--- AUSGANGSTEXT ---
Braunschweig. Anna Bernreitner inszeniert Puccinis Tosca in Braunschweig als starke Frau, die übergriffige Männer in die Schranken weist.

Die ersten wuchtig in die Arena gehauenen Akkorde des Staatsorchesters machen schon deutlich: Das wird keine Love-Story. Die Handlung von Giacomo Puccinis Oper „Tosca“ steht unter dem drohenden Motiv des Polizeichefs Scarpia, bei dessen Erscheinen in der Kirche sogar die Chöre verstummen und der Mesner zu Boden kriecht.

--- AUFGABENSTELLUNG ---
Geben Sie den Ausgangstext vollständig und wortgetreu wieder.

--- ANGABEN ---
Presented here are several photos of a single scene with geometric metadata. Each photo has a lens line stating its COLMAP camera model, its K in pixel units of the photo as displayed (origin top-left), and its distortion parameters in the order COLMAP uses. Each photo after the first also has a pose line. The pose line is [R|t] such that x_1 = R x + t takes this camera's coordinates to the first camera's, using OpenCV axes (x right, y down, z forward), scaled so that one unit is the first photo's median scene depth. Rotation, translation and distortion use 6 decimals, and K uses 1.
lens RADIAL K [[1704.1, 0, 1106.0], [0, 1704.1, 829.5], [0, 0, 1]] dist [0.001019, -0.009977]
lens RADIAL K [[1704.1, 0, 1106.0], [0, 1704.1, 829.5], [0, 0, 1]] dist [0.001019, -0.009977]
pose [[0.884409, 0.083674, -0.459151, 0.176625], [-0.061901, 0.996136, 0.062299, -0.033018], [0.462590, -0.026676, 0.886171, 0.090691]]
* * *
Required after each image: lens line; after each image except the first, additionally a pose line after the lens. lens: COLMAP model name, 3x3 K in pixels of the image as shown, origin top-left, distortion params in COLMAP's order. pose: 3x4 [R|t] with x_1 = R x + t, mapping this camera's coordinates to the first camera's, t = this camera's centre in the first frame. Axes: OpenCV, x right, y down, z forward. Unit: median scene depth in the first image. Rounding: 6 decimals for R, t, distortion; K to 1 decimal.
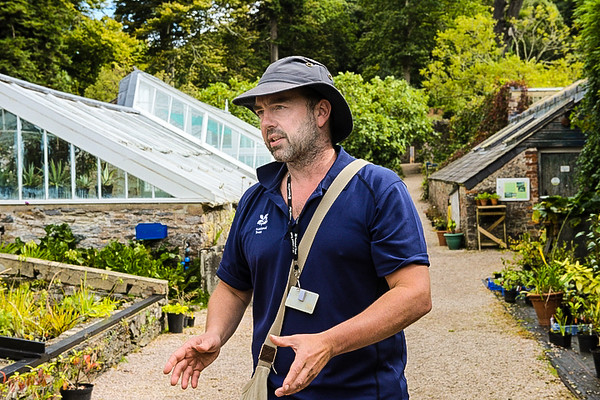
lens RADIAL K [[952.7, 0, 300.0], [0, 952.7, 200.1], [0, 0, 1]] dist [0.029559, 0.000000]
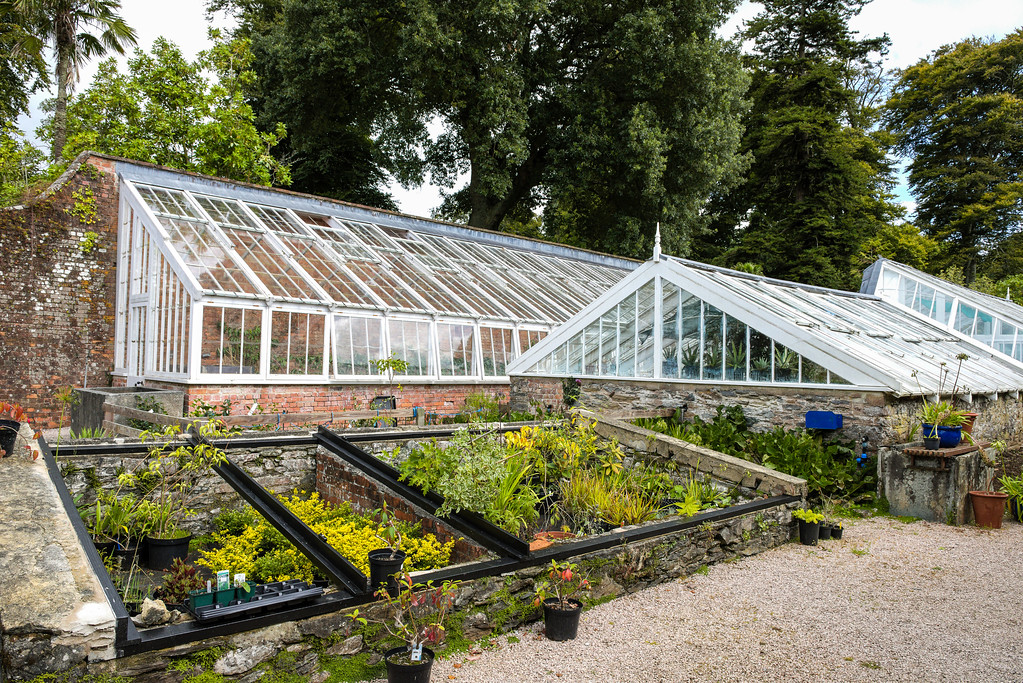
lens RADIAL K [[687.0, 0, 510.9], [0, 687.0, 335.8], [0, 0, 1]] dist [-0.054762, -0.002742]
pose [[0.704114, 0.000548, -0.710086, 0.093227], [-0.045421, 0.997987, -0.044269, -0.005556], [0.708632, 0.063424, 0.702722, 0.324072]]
...
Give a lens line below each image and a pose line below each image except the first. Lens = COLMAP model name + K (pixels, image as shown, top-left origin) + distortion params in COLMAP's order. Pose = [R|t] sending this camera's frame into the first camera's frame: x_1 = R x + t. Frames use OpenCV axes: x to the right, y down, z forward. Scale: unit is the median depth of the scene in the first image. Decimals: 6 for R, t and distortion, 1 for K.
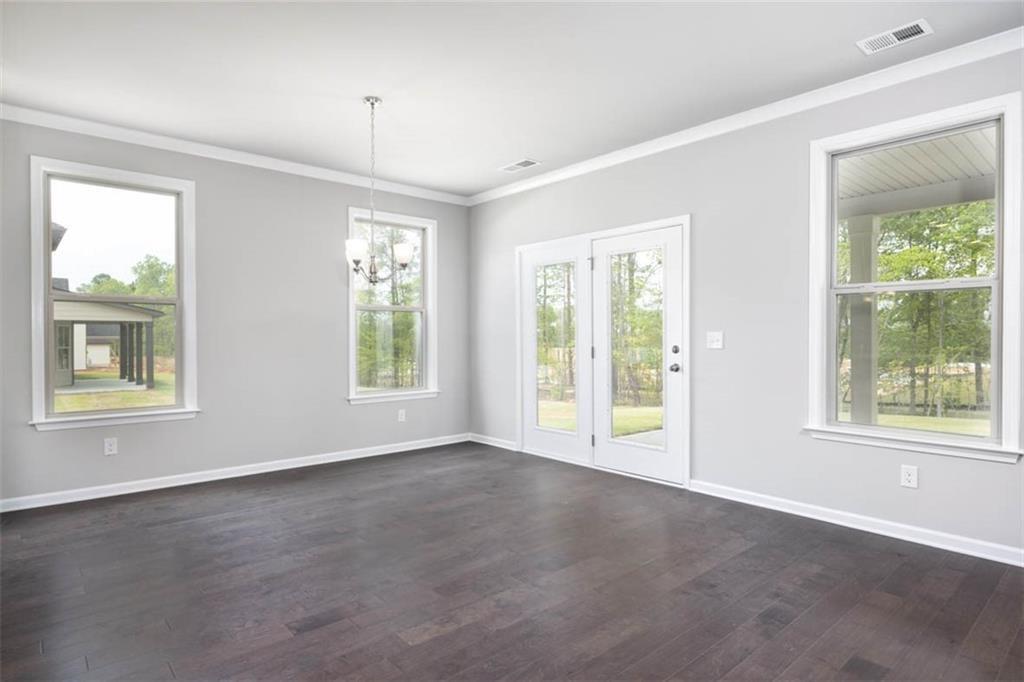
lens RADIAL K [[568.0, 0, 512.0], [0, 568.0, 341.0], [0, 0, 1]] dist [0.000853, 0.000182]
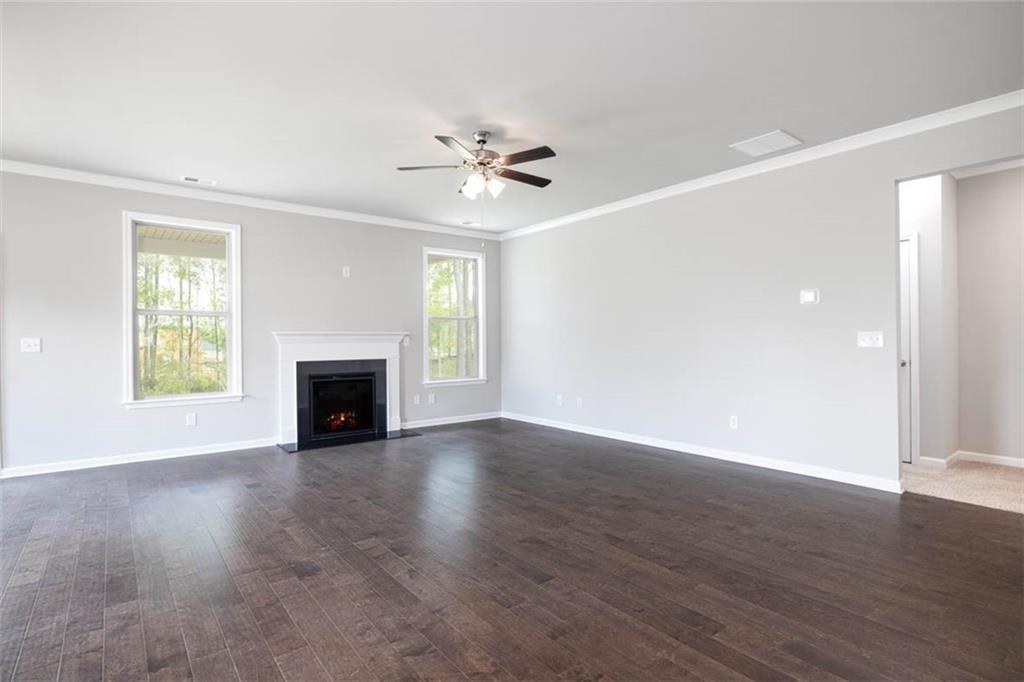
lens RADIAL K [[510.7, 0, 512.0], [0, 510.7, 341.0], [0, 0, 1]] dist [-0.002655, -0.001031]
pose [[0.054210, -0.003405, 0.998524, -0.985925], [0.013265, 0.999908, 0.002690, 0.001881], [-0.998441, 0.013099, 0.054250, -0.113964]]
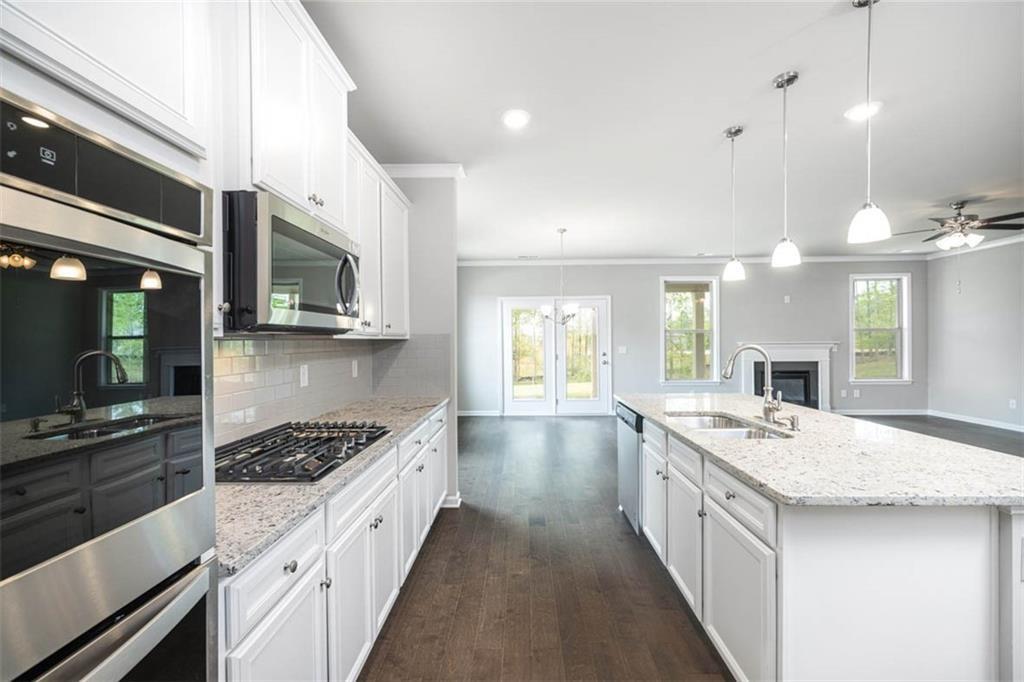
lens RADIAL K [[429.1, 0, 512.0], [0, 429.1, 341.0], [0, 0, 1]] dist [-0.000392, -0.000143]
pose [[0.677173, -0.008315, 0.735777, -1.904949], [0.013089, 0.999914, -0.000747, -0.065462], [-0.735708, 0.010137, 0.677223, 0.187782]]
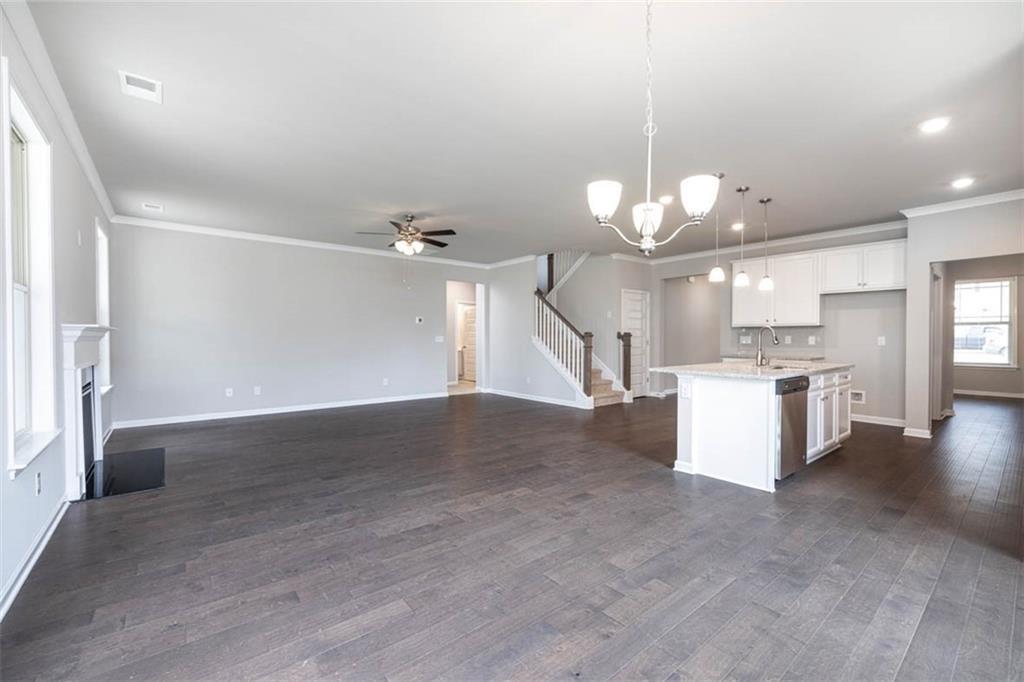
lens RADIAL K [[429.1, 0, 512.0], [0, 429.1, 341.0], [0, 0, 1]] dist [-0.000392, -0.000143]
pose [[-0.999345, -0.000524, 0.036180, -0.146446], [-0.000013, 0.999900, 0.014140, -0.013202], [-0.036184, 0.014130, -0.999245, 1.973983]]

--- LÖSUNG ---
Braunschweig. Anna Bernreitner inszeniert Puccinis Tosca in Braunschweig als starke Frau, die übergriffige Männer in die Schranken weist.

Die ersten wuchtig in die Arena gehauenen Akkorde des Staatsorchesters machen schon deutlich: Das wird keine Love-Story. Die Handlung von Giacomo Puccinis Oper „Tosca“ steht unter dem drohenden Motiv des Polizeichefs Scarpia, bei dessen Erscheinen in der Kirche sogar die Chöre verstummen und der Mesner zu Boden kriecht.